#### Data supplied ####
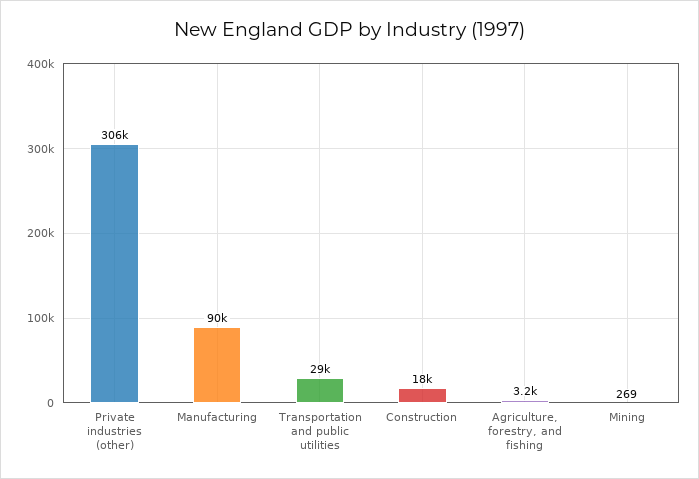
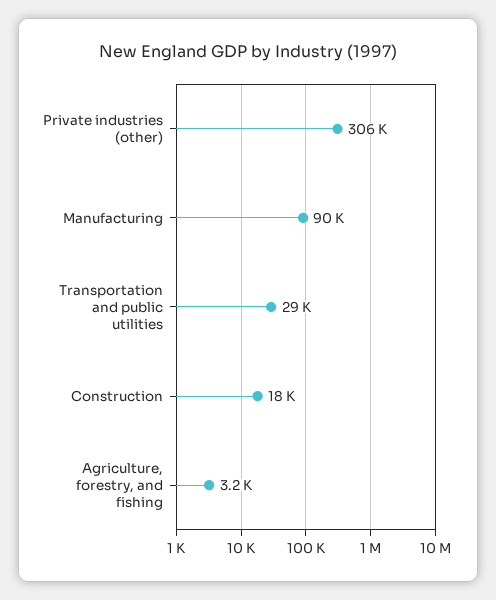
  {
    "Private industries (other)": 306000,
    "Manufacturing": 90000,
    "Transportation and public utilities": 29000,
    "Construction": 18000,
-   "Agriculture, forestry, and fishing": 3200,
+   "Agriculture, forestry, and fishing": 3200
-   "Mining": 269
  }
####
■ Exercise directions: Since the pictures don't belong in the copy, copy only the rest of the entries above exactly.

■ Output for this task:
  {
    "Private industries (other)": 306000,
    "Manufacturing": 90000,
    "Transportation and public utilities": 29000,
    "Construction": 18000,
-   "Agriculture, forestry, and fishing": 3200,
+   "Agriculture, forestry, and fishing": 3200
-   "Mining": 269
  }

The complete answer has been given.